The United States is the only major producer likely to produce a smaller crop this year. “We believe that it may be around 17.3 million bales, based on 13.56 million acres,” Egli said.
“We don't believe the record average yield of 725 pounds can be repeated because we have a higher proportion of Texas acreage (where yields are typically lower) versus Mid-South-Southeast acreage (where high soybean prices have led a shift away from cotton).”
Egli estimates an average yield of 670 pounds and an abandonment of 9 percent for U.S. growers.
Egli is less optimistic than USDA about world consumption for the coming year, pegging it at 97 million bales, 2 million bales less than USDA's forecast.
One reason, U.S. consumers are up to their eyeballs in debt and are about to hit the wall.
“U.S. households have added $2.4 trillion dollars of debt since 2000, from $7.1 trillion to $9.5 trillion,” Egli said. “It's really the U.S. consumer, assisted by the U.S. Federal Reserve's easy money policy and government tax cuts that has kept the U.S. and the global economy afloat the last few years. This is about to come to an end. Inflation is starting to rear its ugly head and interest rates are creeping up.”
This could come as a double whammy for consumers, according to the analyst. “High interest rates means consumers will have to pay more to service their debt burden. This will probably put the cap on real estate prices and limit the consumers' ability to use their homes like ATM machines.”
For example, “over the last two years, homeowners have cashed out over $400 billion worth in home equity loans and cash-out refinancings. An over-extended consumer in a slowing housing market could spell trouble for cotton consumption.
“For every home that is sold, the proud new owners are likely going to buy new towels, bedsheets, curtains, etc.,” Egli explained. “Keep in mind that the American consumer purchases nearly one in four bales at the end use level worldwide, and have contributed 50 percent to the growth in cotton consumption over the last 10 years. We need to keep a watchful eye on these developments.

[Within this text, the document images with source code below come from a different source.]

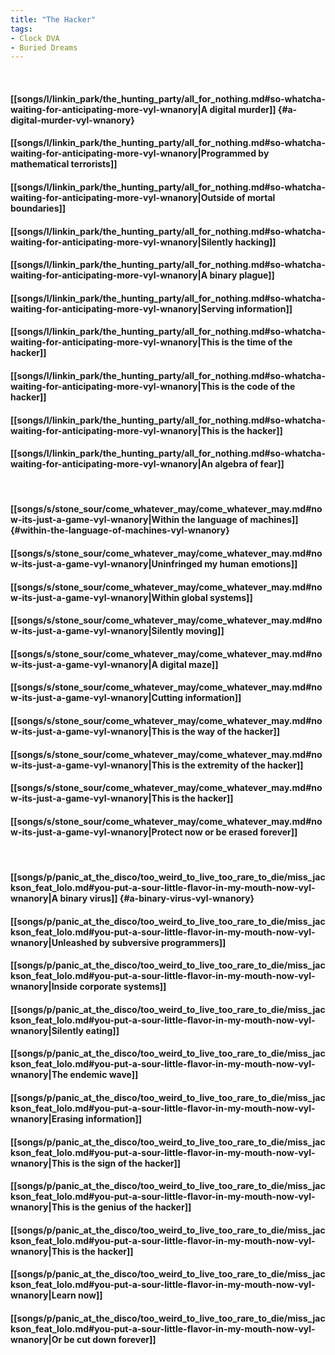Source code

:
 ```yaml
---
title: "The Hacker"
tags:
- Clock DVA
- Buried Dreams
---
```

&nbsp;
#### [[songs/l/linkin_park/the_hunting_party/all_for_nothing.md#so-whatcha-waiting-for-anticipating-more-vyl-wnanory|A digital murder]] {#a-digital-murder-vyl-wnanory}
#### [[songs/l/linkin_park/the_hunting_party/all_for_nothing.md#so-whatcha-waiting-for-anticipating-more-vyl-wnanory|Programmed by mathematical terrorists]]
#### [[songs/l/linkin_park/the_hunting_party/all_for_nothing.md#so-whatcha-waiting-for-anticipating-more-vyl-wnanory|Outside of mortal boundaries]]
#### [[songs/l/linkin_park/the_hunting_party/all_for_nothing.md#so-whatcha-waiting-for-anticipating-more-vyl-wnanory|Silently hacking]]
#### [[songs/l/linkin_park/the_hunting_party/all_for_nothing.md#so-whatcha-waiting-for-anticipating-more-vyl-wnanory|A binary plague]]
#### [[songs/l/linkin_park/the_hunting_party/all_for_nothing.md#so-whatcha-waiting-for-anticipating-more-vyl-wnanory|Serving information]]
#### [[songs/l/linkin_park/the_hunting_party/all_for_nothing.md#so-whatcha-waiting-for-anticipating-more-vyl-wnanory|This is the time of the hacker]]
#### [[songs/l/linkin_park/the_hunting_party/all_for_nothing.md#so-whatcha-waiting-for-anticipating-more-vyl-wnanory|This is the code of the hacker]]
#### [[songs/l/linkin_park/the_hunting_party/all_for_nothing.md#so-whatcha-waiting-for-anticipating-more-vyl-wnanory|This is the hacker]]
#### [[songs/l/linkin_park/the_hunting_party/all_for_nothing.md#so-whatcha-waiting-for-anticipating-more-vyl-wnanory|An algebra of fear]]
&nbsp;
#### [[songs/s/stone_sour/come_whatever_may/come_whatever_may.md#now-its-just-a-game-vyl-wnanory|Within the language of machines]] {#within-the-language-of-machines-vyl-wnanory}
#### [[songs/s/stone_sour/come_whatever_may/come_whatever_may.md#now-its-just-a-game-vyl-wnanory|Uninfringed my human emotions]]
#### [[songs/s/stone_sour/come_whatever_may/come_whatever_may.md#now-its-just-a-game-vyl-wnanory|Within global systems]]
#### [[songs/s/stone_sour/come_whatever_may/come_whatever_may.md#now-its-just-a-game-vyl-wnanory|Silently moving]]
#### [[songs/s/stone_sour/come_whatever_may/come_whatever_may.md#now-its-just-a-game-vyl-wnanory|A digital maze]]
#### [[songs/s/stone_sour/come_whatever_may/come_whatever_may.md#now-its-just-a-game-vyl-wnanory|Cutting information]]
#### [[songs/s/stone_sour/come_whatever_may/come_whatever_may.md#now-its-just-a-game-vyl-wnanory|This is the way of the hacker]]
#### [[songs/s/stone_sour/come_whatever_may/come_whatever_may.md#now-its-just-a-game-vyl-wnanory|This is the extremity of the hacker]]
#### [[songs/s/stone_sour/come_whatever_may/come_whatever_may.md#now-its-just-a-game-vyl-wnanory|This is the hacker]]
#### [[songs/s/stone_sour/come_whatever_may/come_whatever_may.md#now-its-just-a-game-vyl-wnanory|Protect now or be erased forever]]
&nbsp;
#### [[songs/p/panic_at_the_disco/too_weird_to_live_too_rare_to_die/miss_jackson_feat_lolo.md#you-put-a-sour-little-flavor-in-my-mouth-now-vyl-wnanory|A binary virus]] {#a-binary-virus-vyl-wnanory}
#### [[songs/p/panic_at_the_disco/too_weird_to_live_too_rare_to_die/miss_jackson_feat_lolo.md#you-put-a-sour-little-flavor-in-my-mouth-now-vyl-wnanory|Unleashed by subversive programmers]]
#### [[songs/p/panic_at_the_disco/too_weird_to_live_too_rare_to_die/miss_jackson_feat_lolo.md#you-put-a-sour-little-flavor-in-my-mouth-now-vyl-wnanory|Inside corporate systems]]
#### [[songs/p/panic_at_the_disco/too_weird_to_live_too_rare_to_die/miss_jackson_feat_lolo.md#you-put-a-sour-little-flavor-in-my-mouth-now-vyl-wnanory|Silently eating]]
#### [[songs/p/panic_at_the_disco/too_weird_to_live_too_rare_to_die/miss_jackson_feat_lolo.md#you-put-a-sour-little-flavor-in-my-mouth-now-vyl-wnanory|The endemic wave]]
#### [[songs/p/panic_at_the_disco/too_weird_to_live_too_rare_to_die/miss_jackson_feat_lolo.md#you-put-a-sour-little-flavor-in-my-mouth-now-vyl-wnanory|Erasing information]]
#### [[songs/p/panic_at_the_disco/too_weird_to_live_too_rare_to_die/miss_jackson_feat_lolo.md#you-put-a-sour-little-flavor-in-my-mouth-now-vyl-wnanory|This is the sign of the hacker]]
#### [[songs/p/panic_at_the_disco/too_weird_to_live_too_rare_to_die/miss_jackson_feat_lolo.md#you-put-a-sour-little-flavor-in-my-mouth-now-vyl-wnanory|This is the genius of the hacker]]
#### [[songs/p/panic_at_the_disco/too_weird_to_live_too_rare_to_die/miss_jackson_feat_lolo.md#you-put-a-sour-little-flavor-in-my-mouth-now-vyl-wnanory|This is the hacker]]
#### [[songs/p/panic_at_the_disco/too_weird_to_live_too_rare_to_die/miss_jackson_feat_lolo.md#you-put-a-sour-little-flavor-in-my-mouth-now-vyl-wnanory|Learn now]]
#### [[songs/p/panic_at_the_disco/too_weird_to_live_too_rare_to_die/miss_jackson_feat_lolo.md#you-put-a-sour-little-flavor-in-my-mouth-now-vyl-wnanory|Or be cut down forever]]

“Adding insult to injury are high gasoline prices,” Egli noted. “In the United States, we consume about 380 million gallons of gas per day, and a 50-cent per gallon increase translates into an additional $190 million per day. This is taking discretionary spending power out of the consumer's pocket.
“Higher energy costs also are feeding into other areas, including the cost of farming.”
Egli agrees with USDA's forecast of 5.8 million bales of domestic mill use for 2004-05, but he believes that U.S. exports will fall off from last year, below USDA's current forecast of 11.5 million bales.
“USDA is projecting a foreign production gap of 8.3 million bales, considerably down from last year's 17 million bale deficit. I believe that the United States will export only 10.5 million to 11 million bales.”
Most of the world stock building will take place outside of the United States next year, according to Egli. “U.S. stocks will only go up 300,000 bales, while the rest of the world will rise 3.2 million bales.
Because of the much smaller production gap, “we face increased competition from Australia and Brazil,” Egli said. “The United States will have a much tougher battle on its hands. Another handicap for the United States is the higher percentage of west Texas cotton next season, which is not the preferred choice abroad.”
China will continue to import cotton, but it will be on a much smaller scale, unless they have another crop problem, the analyst said. “Our best estimate is that Chinese imports will come in at 4.5 million bales, with the U.S. marketshare at about 2.5 million to 3 million bales.”
World ending stocks for the new year will be higher than USDA projections, according to Egli, who pegs them at 37.8 million bales for the world and 4.5 million bales for the United States.
Cotton prices for the coming season will fall into two categories based on quality, according to Egli — strict low middling, 34 staple cotton represented by the futures market and higher quality 36 staple cotton represented by the cash market.
“Beginning stocks for next season will consist to a large degree of strict low middling (34 staple) cotton, while there will be relatively few middlings around with the exception of Brazil. Therefore, I believe that the basis for middling cotton will remain very strong next season.
“The fact that we have such low ending stocks will have the market on edge for the next five months or so,” Egli added. “Any hiccup on the production side will lead to sharp rallies. At the least, we should see some increased volatility.”